One of the last holdovers from James Franklin’s first coaching staff at Penn State, Sean Spencer’s tenure with the program is over after being hired as defensive line coach of the New York Giants on Friday.  (Phoebe Sheehan/Centre Daily Times via AP)

It’s the way it is in college football these days. Good assistants leave. Every major program deals with it. You’re probably not a major program anymore if you don’t.

Penn State has dealt with it plenty over the years. This offseason alone, three assistants had to be replaced. One, offensive coordinator Ricky Rahne, took a head coaching job. Offensive line coach Matt Limegrover’s contract wasn’t renewed, and receivers coach Gerad Parker got his own promotion — to offensive coordinator at West Virginia — a few days later.

For sure, those moves left players who got close to those coaches a bit downtrodden. Players, after all, work on a far more intricate level with their position coaches than they do their head coach. The relationship at that level is usually much more tight, and when Penn State lost its fourth assistant from the 2019 staff on Friday, it was those relationships that stood out as the aspect of this that head coach James Franklin will have the most difficult time replacing.

Sean Spencer, the Nittany Lions’ longtime defensive line coach, has been hired by the New York Giants as its next defensive line coach. It’s Spencer’s first foray into coaching at the professional ranks, and it’s a well-earned promotion for one of Penn State’s most productive and well-liked assistants.

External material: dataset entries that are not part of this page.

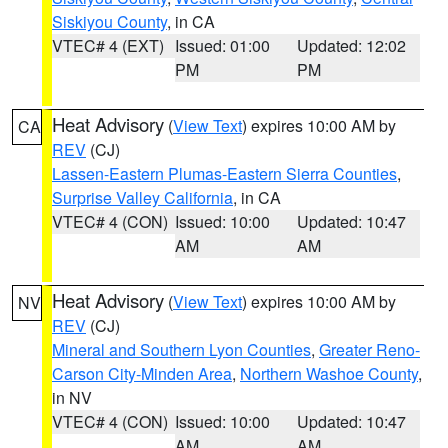
Siskiyou County
, in CA
VTEC# 4 (EXT)
Issued: 01:00
Updated: 12:02
PM
PM
Heat Advisory
(
View Text
) expires 10:00 AM by
CA
REV
(CJ)
Lassen-Eastern Plumas-Eastern Sierra Counties
,
Surprise Valley California
, in CA
VTEC# 4 (CON)
Issued: 10:00
Updated: 10:47
AM
AM
Heat Advisory
(
View Text
) expires 10:00 AM by
NV
REV
(CJ)
Mineral and Southern Lyon Counties
,
Greater Reno-
Carson City-Minden Area
,
Northern Washoe County
,
in NV
VTEC# 4 (CON)
Issued: 10:00
Updated: 10:47
AM
AM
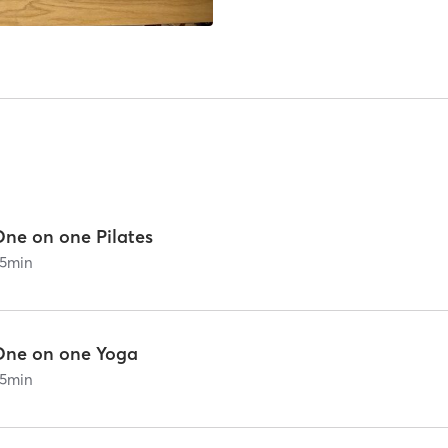
One on one Pilates
5
min
One on one Yoga
5
min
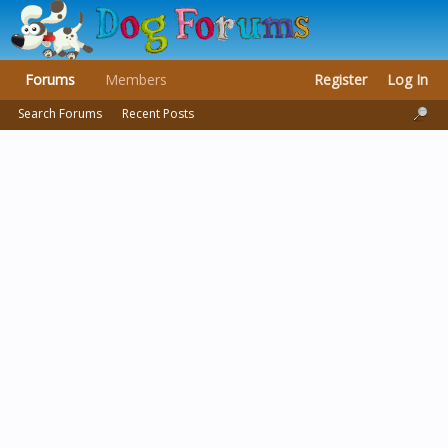
Forums
Members
Register
Log In
Search Forums
Recent Posts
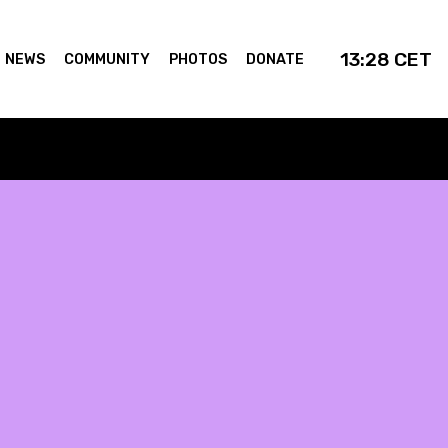
13:28
CET
NEWS
COMMUNITY
PHOTOS
DONATE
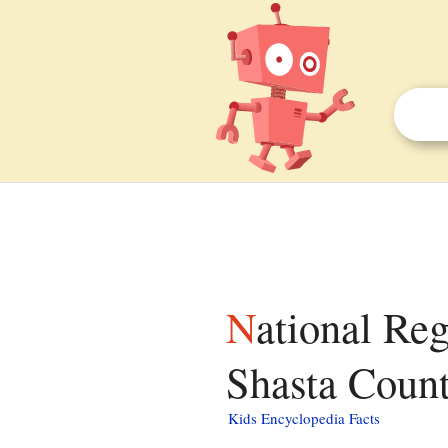
National Register of Historic Places listings in
Shasta County
Kids Encyclopedia Facts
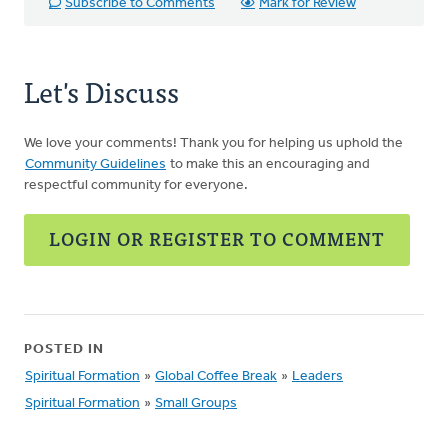
Subscribe to Comments
Mark for Review
Let's Discuss
We love your comments! Thank you for helping us uphold the
Community Guidelines
to make this an encouraging and
respectful community for everyone.
LOGIN OR REGISTER TO COMMENT
POSTED IN
Spiritual Formation
»
Global Coffee Break
»
Leaders
Spiritual Formation
»
Small Groups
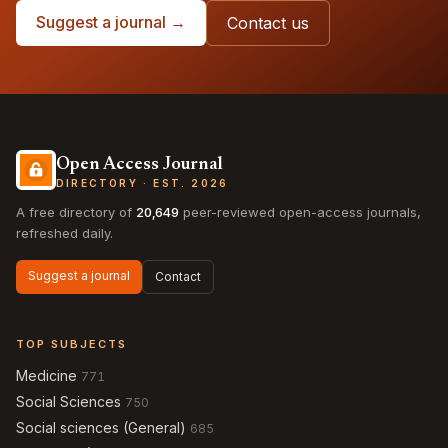
Suggest a journal →
Contact us
Open Access Journal
DIRECTORY · EST. 2026
A free directory of
20,649
peer-reviewed open-access journals,
refreshed daily.
Suggest a journal
Contact
TOP SUBJECTS
Medicine
771
Social Sciences
750
Social sciences (General)
685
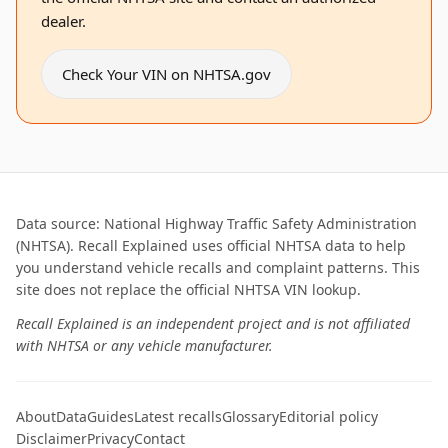
dealer.
Check Your VIN on NHTSA.gov
Data source: National Highway Traffic Safety Administration
(NHTSA). Recall Explained uses official NHTSA data to help
you understand vehicle recalls and complaint patterns. This
site does not replace the official NHTSA VIN lookup.
Recall Explained is an independent project and is not affiliated
with NHTSA or any vehicle manufacturer.
About
Data
Guides
Latest recalls
Glossary
Editorial policy
Disclaimer
Privacy
Contact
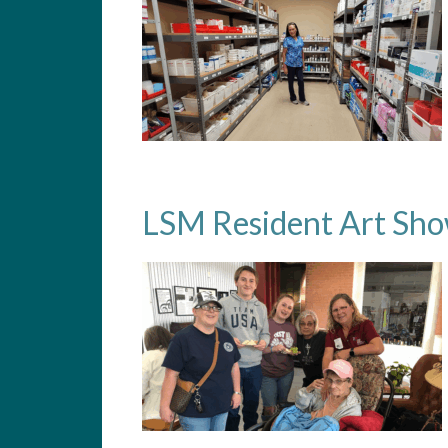
LSM Resident Art Sh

The Nittany Lions finished seventh in the nation with 45 sacks last year, led mostly by a relentless push from his defensive line. In the last five years, Penn State has had 40 or more sacks in each season for the first time ever. The Nittany Lions were also fifth in the nation against the run last year.

The production of Spencer’s players will be difficult to replicate. But that production was greatly bolstered by two of Spencer’s better traits. One was his ability to seal the deal with top-notch prospects on the recruiting trail, and the second was his ability to identify with them once they arrived on campus.

If the social media reaction of players to Spencer’s departure is any indication, this might be Franklin’s most critical hire of the offseason.